----- Dataset -----

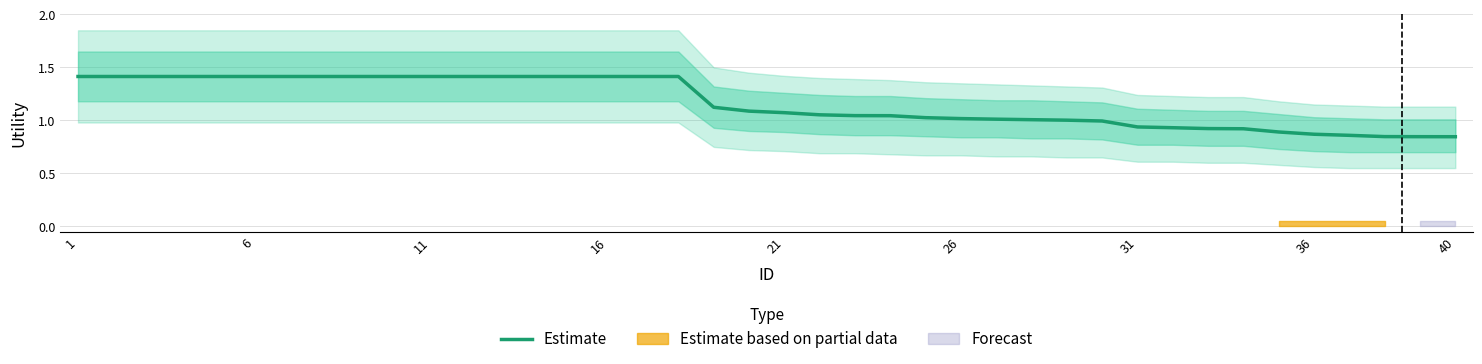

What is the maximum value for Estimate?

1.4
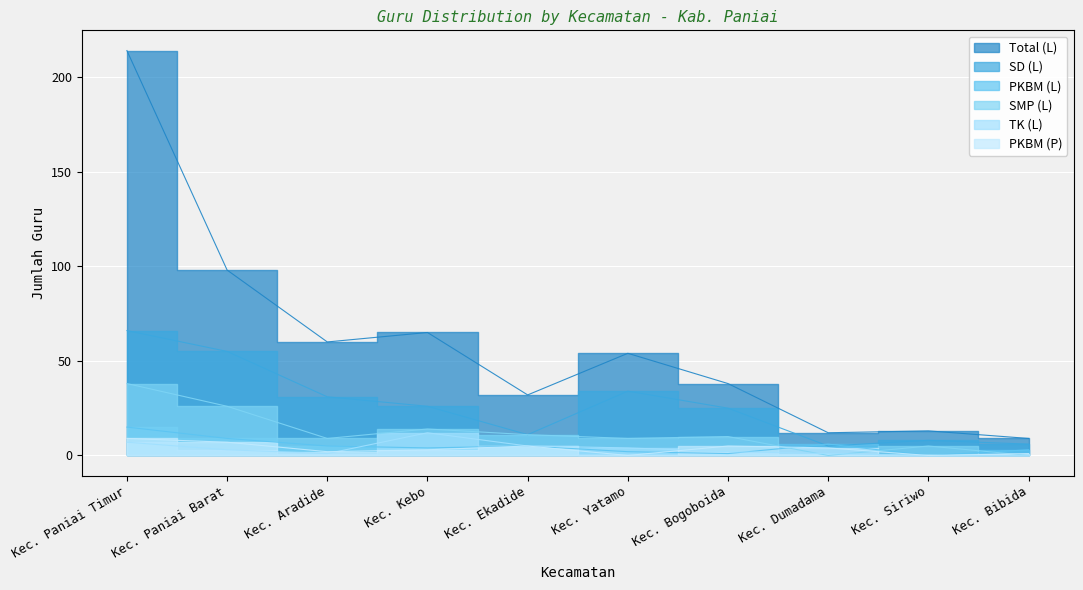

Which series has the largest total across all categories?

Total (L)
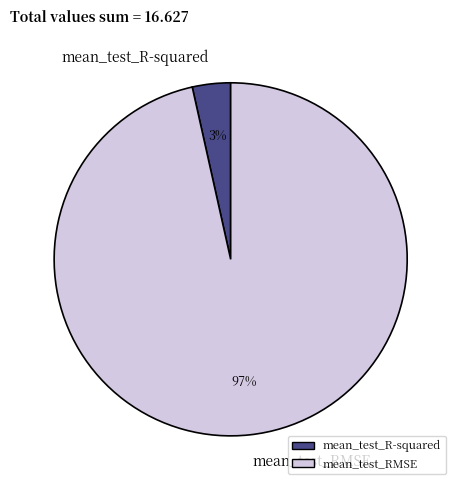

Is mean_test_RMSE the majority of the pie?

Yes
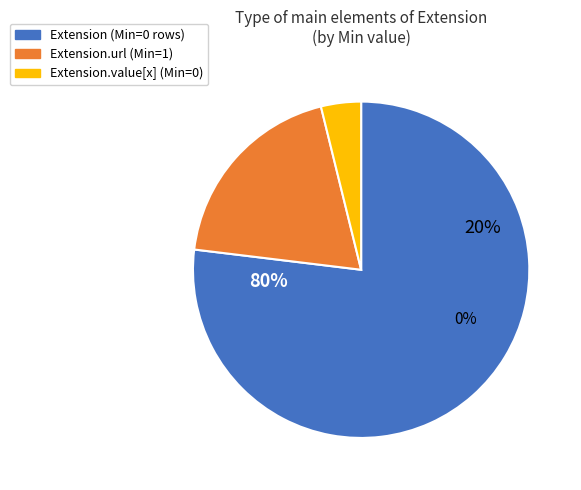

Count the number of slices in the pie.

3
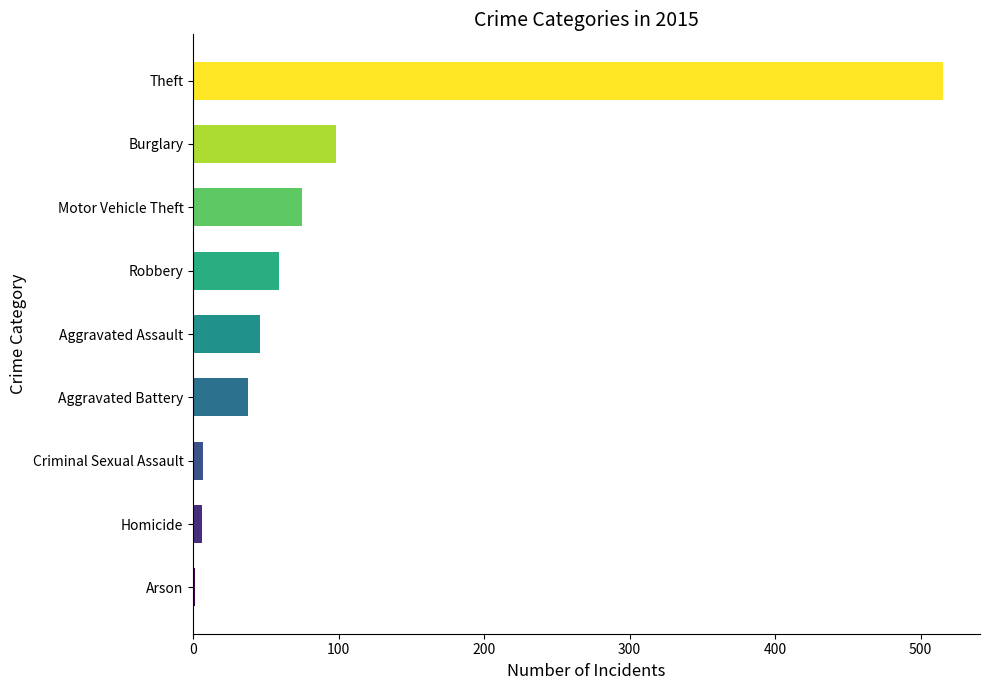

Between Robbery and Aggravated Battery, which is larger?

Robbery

-----

**Required action**
Reproduce all of the entries above word for word, leaving out the pictures.

**Response for this exercise**
What is the maximum value for Estimate?

1.4

Which series has the largest total across all categories?

Total (L)

Is mean_test_RMSE the majority of the pie?

Yes

Count the number of slices in the pie.

3

Between Robbery and Aggravated Battery, which is larger?

Robbery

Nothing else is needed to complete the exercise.